Dax unter Druck: Handelskonflikte erschüttern die Märkte
Der deutsche Aktienmarkt steht wieder einmal unter dem massiven Einfluss internationaler Handelskonflikte. Der Dax, das Aushängeschild des deutschen Börsenhandels, erlitt zur Wochenmitte einen herben Rückschlag von 2,95 Prozent und schloss bei 19.681,96 Punkten. Nach den vorherigen Gewinnen setzt sich die Talfahrt fort - ein Verpassen der 200-Tage-Durchschnittslinie ist ein weiteres beunruhigendes Signal für die Marktteilnehmer. Auch der MDax befindet sich im Abwärtsstrudel und gab um 2,77 Prozent auf 24.861,65 Punkte nach.
Der EuroStoxx 50, der den Aktienhandel in der Eurozone repräsentiert, verlor 2,8 Prozent. Trotz der jüngsten Kurserholungen verzeichneten die asiatischen Märkte ähnliche Verluste, und in den USA deutet sich ein vergleichbares Bild an. Analyst Jochen Stanzl von CMC Markets beschreibt die Situation treffend: Eine Bodenbildung scheint in weiter Ferne. Es besteht die akute Gefahr, dass der Dax auf unter 18.800 Punkte sinken könnte. Eine entscheidende Unterstützung sei die Marke von 19.300 Punkten, so Stanzl - sollte diese unterschritten werden, drohe ein Absturz bis auf 17.550 Zähler.

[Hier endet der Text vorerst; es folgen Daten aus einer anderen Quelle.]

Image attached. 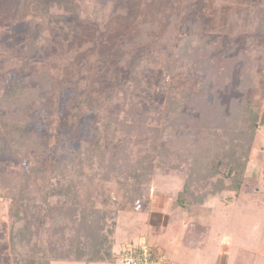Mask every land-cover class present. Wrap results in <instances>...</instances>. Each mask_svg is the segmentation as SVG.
<instances>
[{"label":"rangeland","instance_id":"rangeland-1","mask_svg":"<svg viewBox=\"0 0 264 264\" xmlns=\"http://www.w3.org/2000/svg\"><path fill=\"white\" fill-rule=\"evenodd\" d=\"M50 1L0 0V171L24 164V154L5 153L4 148L9 146L5 124L13 128L22 118L11 116L15 107L28 102L26 111V105L20 107L25 121L20 120L19 133L39 136L45 156L40 153L38 160L49 167L51 156L71 158L89 132L110 115L125 114L120 88L127 77L126 66H132L140 53L147 56L154 49L158 60L147 56L140 80L124 83L127 98L139 111H160L168 95L211 90V85L204 88L205 74L194 70L188 32H198L213 43L221 37L228 45L223 52H245L240 48L249 43L244 16L249 0H55L53 6ZM260 6L264 7V0ZM58 20L60 28L54 26H59ZM38 22L50 23L52 31L41 34ZM37 36L34 49L31 39ZM85 42L89 44L81 48ZM175 52L184 53L185 64L179 74L167 75L164 65ZM258 52H264V43ZM257 60L258 83L248 100L260 110L264 107V59ZM42 76L44 82L39 81ZM11 89L16 94L12 97ZM237 95L231 87L218 99L227 105ZM163 116L168 117L166 112ZM117 134L119 142L123 133ZM132 141L138 142L136 135ZM133 149L136 157L145 153L138 144ZM263 161L264 130L251 151L247 191L239 196L224 191L208 198L199 210L176 204L175 196L186 180L178 168L161 165L164 168L158 169L154 160L150 180L142 189H121L110 175L105 185L113 200L98 207L107 212L105 232L113 230L111 258L100 262L64 258L51 264H133L143 250L164 260L171 257L170 264H264ZM8 206L6 191L0 186V264L11 260ZM197 224L205 228L201 233ZM127 255L133 262L124 258Z\"/></svg>","mask_w":264,"mask_h":264},{"label":"trees","instance_id":"trees-1","mask_svg":"<svg viewBox=\"0 0 264 264\" xmlns=\"http://www.w3.org/2000/svg\"><path fill=\"white\" fill-rule=\"evenodd\" d=\"M249 1L244 12L249 43L245 42L247 46L240 48L245 52L235 53L234 49L223 52L228 45L221 37H216L213 43L198 32H188L194 48L189 53L194 70L205 74L204 88L212 87L203 92L178 91L168 95L164 105L167 118L163 116L164 110L136 109L123 86L125 82L140 80L142 67L149 57L151 61L158 60V52L154 49L151 55L148 53V58L140 53L132 66H126L127 77L120 90L125 101L131 102L125 108L123 101L125 114L121 116L122 109H119L120 115H110L101 126L88 133L87 140L77 146L69 159L55 155L51 156L49 167L43 165L38 160V155L45 156L39 136L31 132L19 133L20 120L25 119L20 107L26 105V111L28 102L11 110V116L17 114L22 118L16 117L19 123L13 128L5 124L9 144L4 147L5 153L11 150L25 155L20 168L0 171V186L9 199L12 219L11 264H51L52 260L64 258L90 262L109 260L113 230L108 231L109 235L105 232L107 212L98 207L113 200L105 183L114 175L121 189L137 186L142 189L150 180L154 160L158 169H163L164 165L178 168L185 176L184 186L175 196L180 208L187 205L199 210L208 198L224 191L234 192L236 196L247 191L246 172L251 151L264 130V107L256 109L248 100L250 91L258 83L257 59H264V52H258L259 44L264 43V7L260 6L262 0ZM48 3L53 6L55 0ZM59 23L54 26L60 28ZM37 28L41 34L43 30L52 31L50 23L38 22ZM38 40L39 36L31 39L34 49ZM171 55L164 67L167 75H176L185 64V55L183 52ZM44 79L42 76L39 81L44 82ZM231 87H235L239 95L227 105H221L218 96ZM37 90L40 88L35 87ZM208 94L213 98L209 99ZM13 95L16 94L11 89V97ZM118 132L124 134L119 142ZM139 132H144V136L138 135ZM134 135L138 138L136 143L132 141ZM2 144L0 139V149ZM137 144L144 155L136 157L133 148ZM262 167L264 177V161ZM196 227L197 233L205 229L200 224ZM42 232H46V236Z\"/></svg>","mask_w":264,"mask_h":264},{"label":"built area","instance_id":"built-area-1","mask_svg":"<svg viewBox=\"0 0 264 264\" xmlns=\"http://www.w3.org/2000/svg\"><path fill=\"white\" fill-rule=\"evenodd\" d=\"M147 252V250L138 252V254L135 255V259L137 262H133L132 258L129 255L125 256L124 258L127 260H129L130 258V262H133V264H167L166 260H164L159 254H151L150 252H148V254Z\"/></svg>","mask_w":264,"mask_h":264},{"label":"crops","instance_id":"crops-1","mask_svg":"<svg viewBox=\"0 0 264 264\" xmlns=\"http://www.w3.org/2000/svg\"><path fill=\"white\" fill-rule=\"evenodd\" d=\"M170 255H171V253H169L167 256L170 257ZM170 258H171V257H170ZM170 258H169V260H166V263H167V264H170V262H169V261H170Z\"/></svg>","mask_w":264,"mask_h":264}]
</instances>
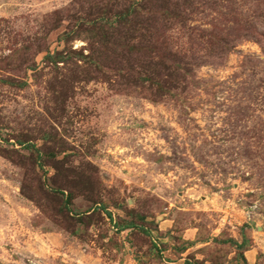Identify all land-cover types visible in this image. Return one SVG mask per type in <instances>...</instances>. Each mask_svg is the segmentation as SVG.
I'll use <instances>...</instances> for the list:
<instances>
[{"label":"rangeland","instance_id":"1","mask_svg":"<svg viewBox=\"0 0 264 264\" xmlns=\"http://www.w3.org/2000/svg\"><path fill=\"white\" fill-rule=\"evenodd\" d=\"M264 264V0H0V264Z\"/></svg>","mask_w":264,"mask_h":264},{"label":"trees","instance_id":"2","mask_svg":"<svg viewBox=\"0 0 264 264\" xmlns=\"http://www.w3.org/2000/svg\"><path fill=\"white\" fill-rule=\"evenodd\" d=\"M184 264H192L191 262H189V261H185V263Z\"/></svg>","mask_w":264,"mask_h":264}]
</instances>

Parallel dazu warnt Kapitalmarktstratege Jürgen Molnar von RoboMarkets vor einem Eintauchen in neue Tiefststände, was aus seiner Sicht nicht geschehen sollte. Die Unsicherheit durch die eingeführten US-Sonderzölle belastet den Markt weiter. Am Mittwochmorgen traten diese Zölle in Kraft, die pauschal Importe aus aller Welt betreffen, inklusive weiterer spezifischer Maßnahmen gegen China. Mit Spannung wird die mögliche Reaktion der EU in Form von Gegenmaßnahmen erwartet, die sich auf die jüngst eingeführten US-Zölle auf europäische Stahl- und Aluminiumprodukte beziehen.
Am Aktienmarkt fiel vor allem die Online-Apotheke Redcare durch einen bemerkenswerten Kursverlust von 15 Prozent auf. Befürchtungen über die angekündigte Ausgabe neuer Wandelanleihen trafen auf einen ohnehin negativen Markttrend. Die Unsicherheiten setzen dem Pharmasektor zu, nachdem Präsident Trump mögliche neue Zölle auch auf Pharmaprodukte angekündigt hat. Ähnlich unter Druck stehen Immobilienaktien, die nach anfänglichem Optimismus nun durch gestiegene Anleiherenditen belastet werden. Zugleich wächst die Skepsis gegenüber US-Staatsanleihen, die als vermeintlich sicherer Hafen an Vertrauen verlieren. Dies drückte Analyst Stephen Innes von SPI Asset Management in seiner Warnung vor der zunehmenden Risikobereitschaft der Märkte deutlich aus.